__QUOTED PASSAGE__
***
- Jennifer Caspari PhD, Assistant Professor and Director of Behavioral Medicine, University of Nebraska Medical Center, Omaha, NE
- Maxine Notice PhD, Behavioral Medicine Fellow, University of Nebraska Medical Center, Omaha, NE
- Margaret Emerson DNP, Assistant Professor, College of Nursing, University of Nebraska Medical Center, Omaha, NE
- Shinobu Watanabe-Galloway, Ph.D., Professor and Vice Chair of Epidemiology, College of Public Health, University of Nebraska Medical Center, Omaha, NE
- Danae Dinkel PhD, Associate Professor, College of Education, University of Nebraska Omaha, Omaha, NE
Depression is one of most common mental health conditions and the leading cause of disability worldwide, affecting about one in 10 adults in the US. Depression treatment is vital for underserved primary care patients who often experience multiple chronic medical conditions along with higher rates of health disparities. These challenges are very complex. Emerging evidence suggests mobile app technology can aid in the self-management of depression. Yet, there is limited research exploring the use of mobile health apps in this population with specific gaps concerning the feasibility of integrating these tools. Filling this gap is needed to inform evidence-based training, clinician tools, and educational material to facilitate the implementation of mobile apps with clinical care. Attendees, who could be at any stage in their education or careers, will learn about the process and results from a study that explored the feasibility of integrating depression self-management smartphone apps into primary care for an underserved patient population with depression. Adult patients with an active or previous depression diagnosis were eligible to participate. Participants were asked to complete measures which explored self-efficacy, and patient activation, along with questions pertaining to smartphone ownership, type of data plan, and willingness to use apps for self-management. Patient and provider/staff focus groups were conducted at clinic sites to explore the feasibility of using smartphone apps for depression management. Initial findings suggest that patients are likely to attempt app use for self-management when physicians make this suggestion. Results also suggest that giving patients an array of smartphone apps to choose from increases their likelihood of app use. The presentation will also include descriptive statistics, survey results, provider and patient perspectives of app integration into standard of care, and future directions.
***
__DATASET RECORDS__

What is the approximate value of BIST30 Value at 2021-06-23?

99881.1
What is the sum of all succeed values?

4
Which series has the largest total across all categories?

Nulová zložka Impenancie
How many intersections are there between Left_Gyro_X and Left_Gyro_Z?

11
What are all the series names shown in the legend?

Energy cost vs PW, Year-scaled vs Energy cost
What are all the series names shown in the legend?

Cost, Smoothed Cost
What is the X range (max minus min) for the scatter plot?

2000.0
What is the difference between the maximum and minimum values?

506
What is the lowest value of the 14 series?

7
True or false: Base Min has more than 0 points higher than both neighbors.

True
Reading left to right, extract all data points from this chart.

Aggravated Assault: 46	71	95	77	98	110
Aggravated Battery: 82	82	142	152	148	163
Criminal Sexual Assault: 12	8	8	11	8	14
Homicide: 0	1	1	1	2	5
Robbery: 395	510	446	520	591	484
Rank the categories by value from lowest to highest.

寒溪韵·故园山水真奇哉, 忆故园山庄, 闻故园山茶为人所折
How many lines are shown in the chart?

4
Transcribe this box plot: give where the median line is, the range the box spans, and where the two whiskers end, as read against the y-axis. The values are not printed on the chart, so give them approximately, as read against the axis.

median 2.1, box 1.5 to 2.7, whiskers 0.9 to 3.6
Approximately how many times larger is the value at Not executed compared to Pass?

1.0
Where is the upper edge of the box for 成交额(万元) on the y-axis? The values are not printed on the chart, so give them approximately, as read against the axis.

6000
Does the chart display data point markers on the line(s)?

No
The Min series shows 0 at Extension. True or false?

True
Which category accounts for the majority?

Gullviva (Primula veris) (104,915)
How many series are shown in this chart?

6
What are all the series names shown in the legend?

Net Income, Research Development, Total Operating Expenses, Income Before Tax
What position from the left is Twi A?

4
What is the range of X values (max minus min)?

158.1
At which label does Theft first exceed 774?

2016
***
__SET OF TASKS__
[1] According to the abstract on smartphone apps for depression in primary care, what share of US adults does depression affect?
[2] Carry on the abstract about smartphone apps for depression in primary care from its last sentence.

__SET OF ANSWERS__
[1] About one in 10 adults.

[2]
- Identify strategies for selecting appropriate and useful self-management technology tools for use in primary care.
- Describe patient perspectives that are pertinent to the utilization of mobile apps in integrated primary care settings.
- Describe provider and clinic staff perspectives regarding the use of depression related mobile app technology within integrated primary care settings.